WASHINGTON (AP) - The House ethics committee's chief counsel recommended Thursday that veteran Rep. Charles Rangel of New York be censured for financial and fundraising misconduct as lawmakers neared closure on a 2 1/2-year-long scandal.

The committee deliberated behind closed doors Thursday after counsel Blake Chisam made his recommendation and Rangel pleaded for fairness, telling the panel he was not a crooked politician.

Chisam's recommendation was that Rangel receive the most serious congressional discipline short of expulsion. A censure resolution would require a vote by the House disapproving Rangel's conduct and the speaker would orally administer an embarrassing rebuke to the 20-term Democrat in front of his colleagues.

The ethics committee, made up of five Democrats and five Republicans, could opt for lighter punishments, such as a reprimand, fine or a report deploring Rangel's behavior.

The full House would have to vote on a reprimand or fine, but Rangel would be spared the embarrassment of being rebuked at the front of the chamber, called the well. The House also could change the recommended discipline by making it more serious or less serious.
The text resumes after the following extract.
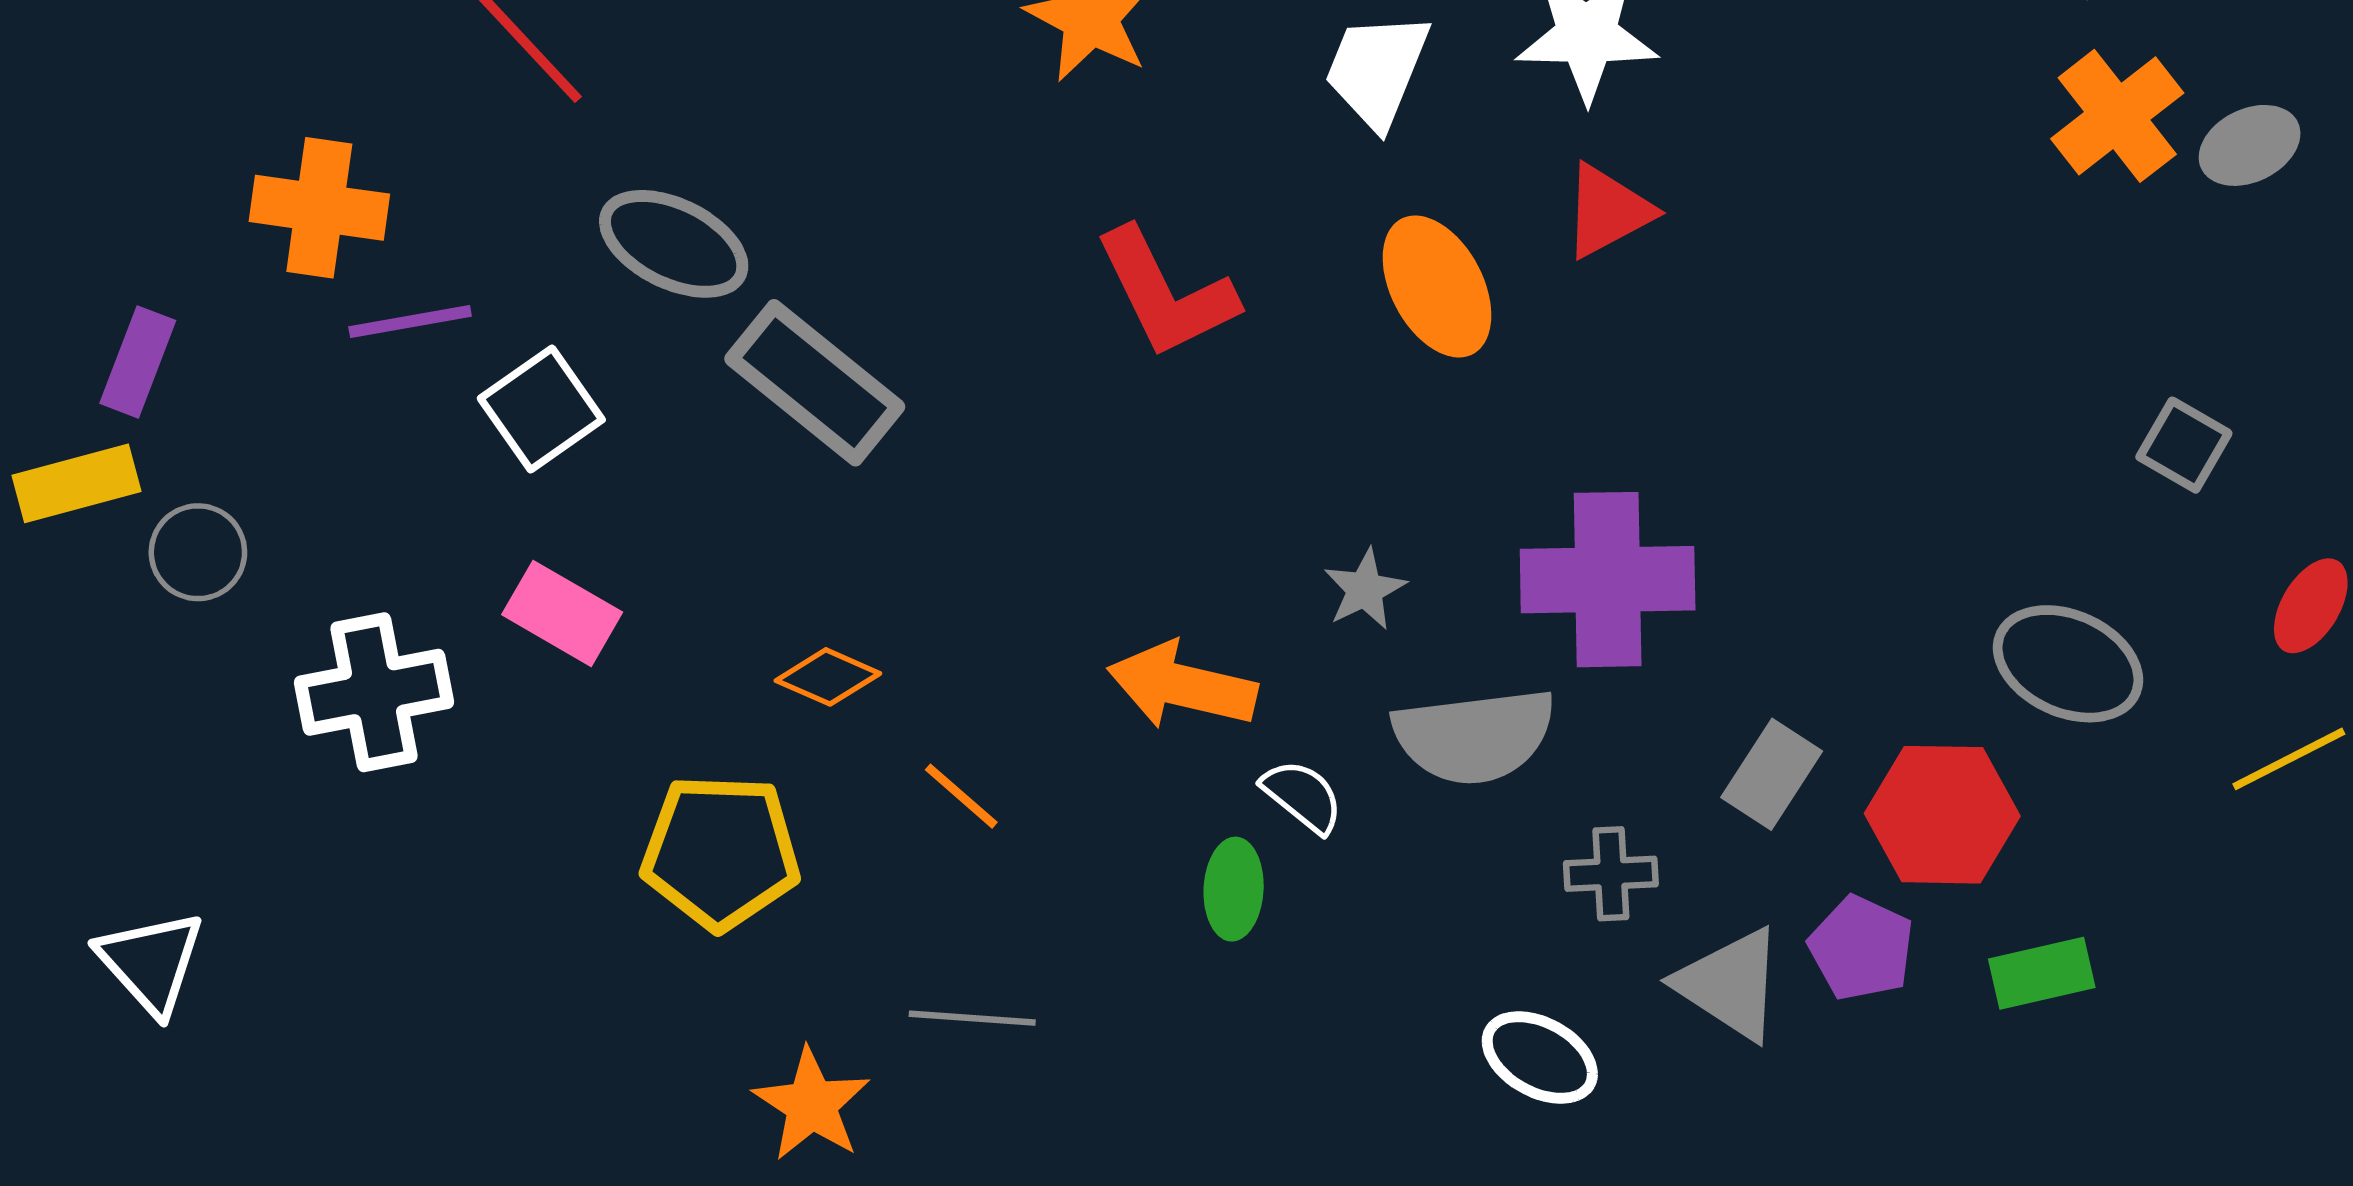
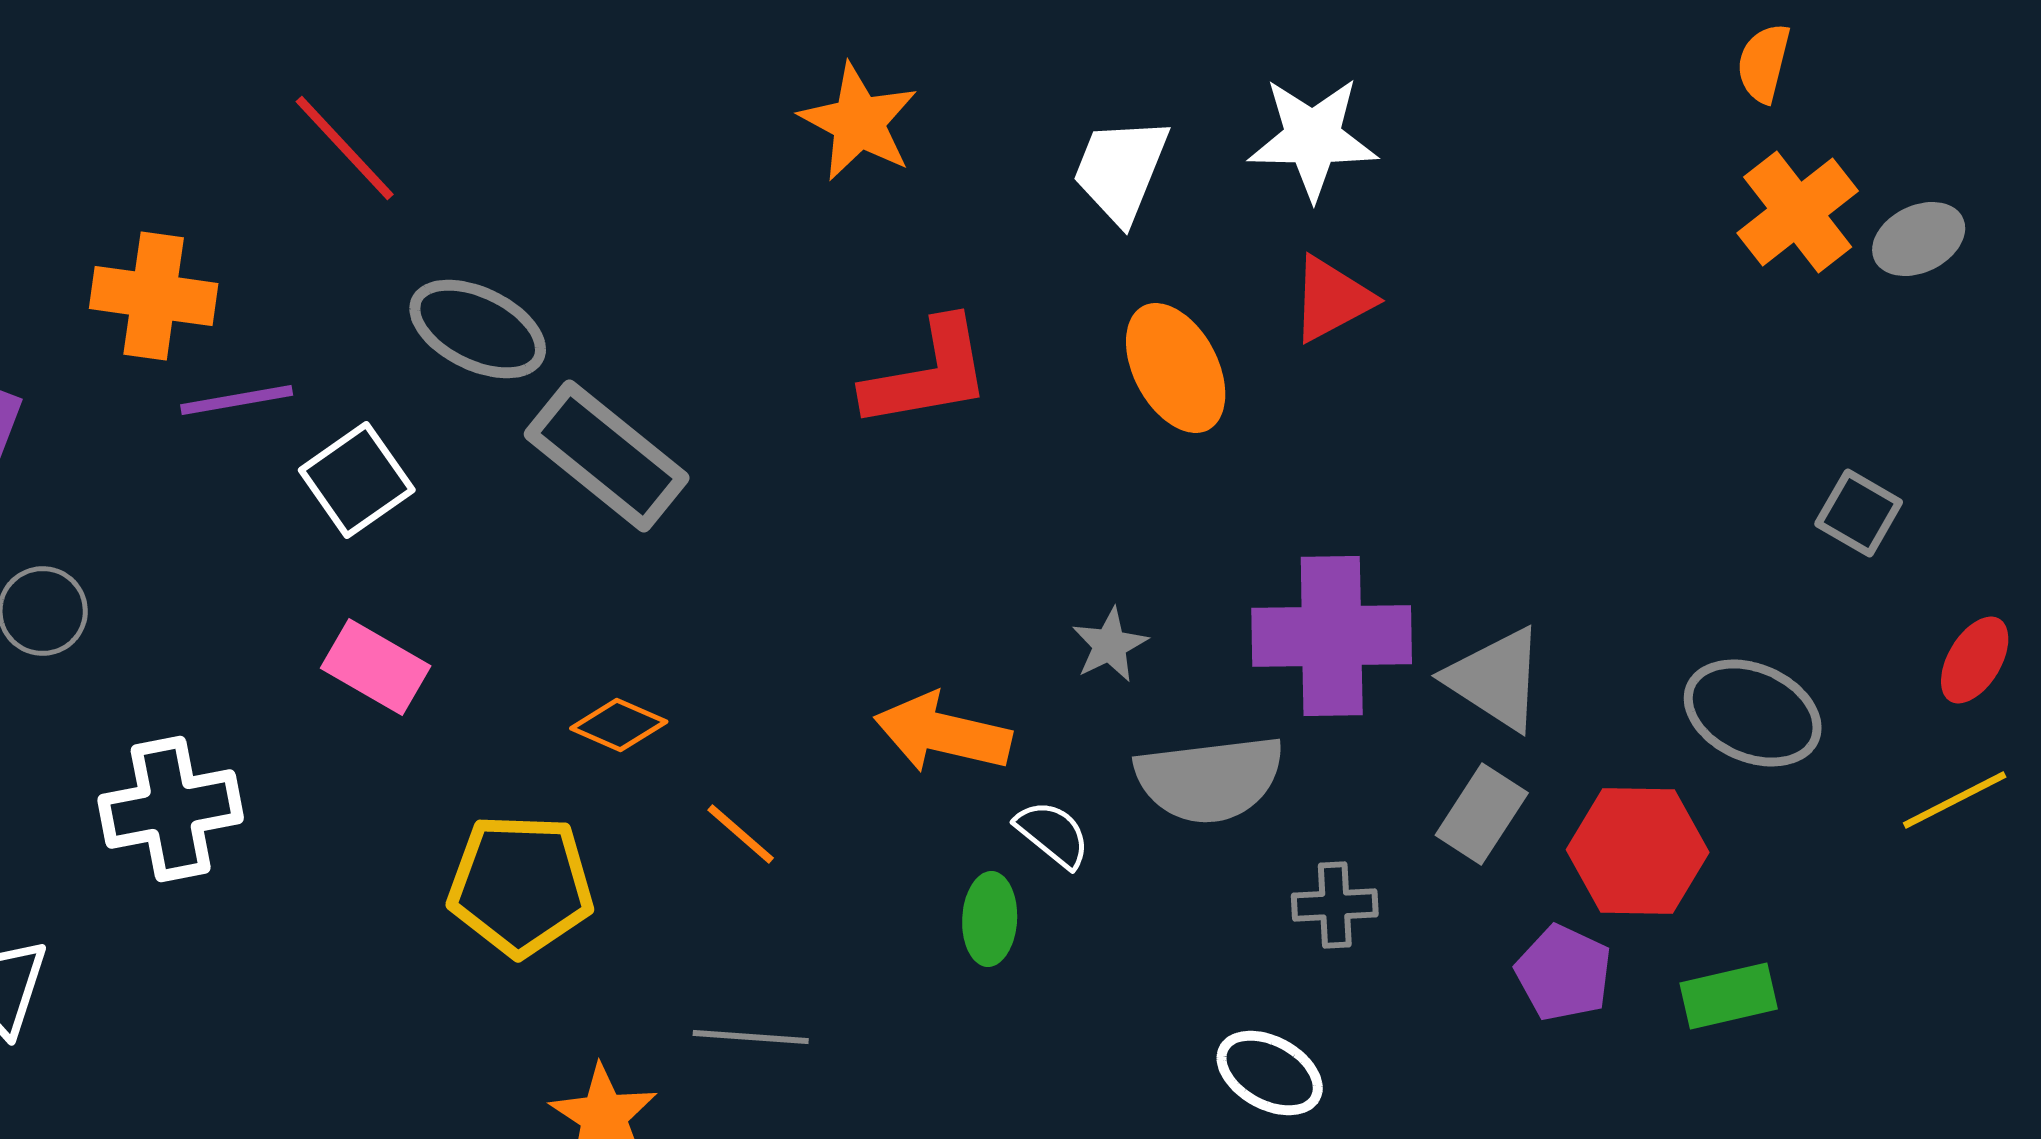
red L-shape: (1166, 293) -> (928, 374), turned -74
white cross: (374, 692) -> (171, 809), moved
gray triangle: (1730, 984) -> (1496, 679), moved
Rangel, 80, who has served in the House for 40 years, ended a sanctions hearing with an emotional plea to salvage his reputation.

Before speaking, he sat for several minutes trying to compose himself. He placed his hands over his eyes and then his chin, before he slowly stood up and said in a gravelly voice that was barely audible: "I don't know how much longer I have to live."

Facing the committee members, he asked them to "see your way clear to say, 'This member was not corrupt.'"

He continued: "There's no excuse for my behavior and no intent to go beyond what has been given to me as a salary. I apologize for any embarrassment I've caused you individually and collectively as a member of the greatest institution in the world."

In the most dramatic clash of the proceeding, Rep. Michael McCaul, R-Texas, questioned the assertion of Rangel—the former chairman of the tax-writing Ways and Means Committee—that he wasn't corrupt.

"Failure to pay taxes for 17 years. What is that?" McCaul asked, referring to Rangel's shortchanging the Internal Revenue Service on rental income from his villa in the Dominican Republic.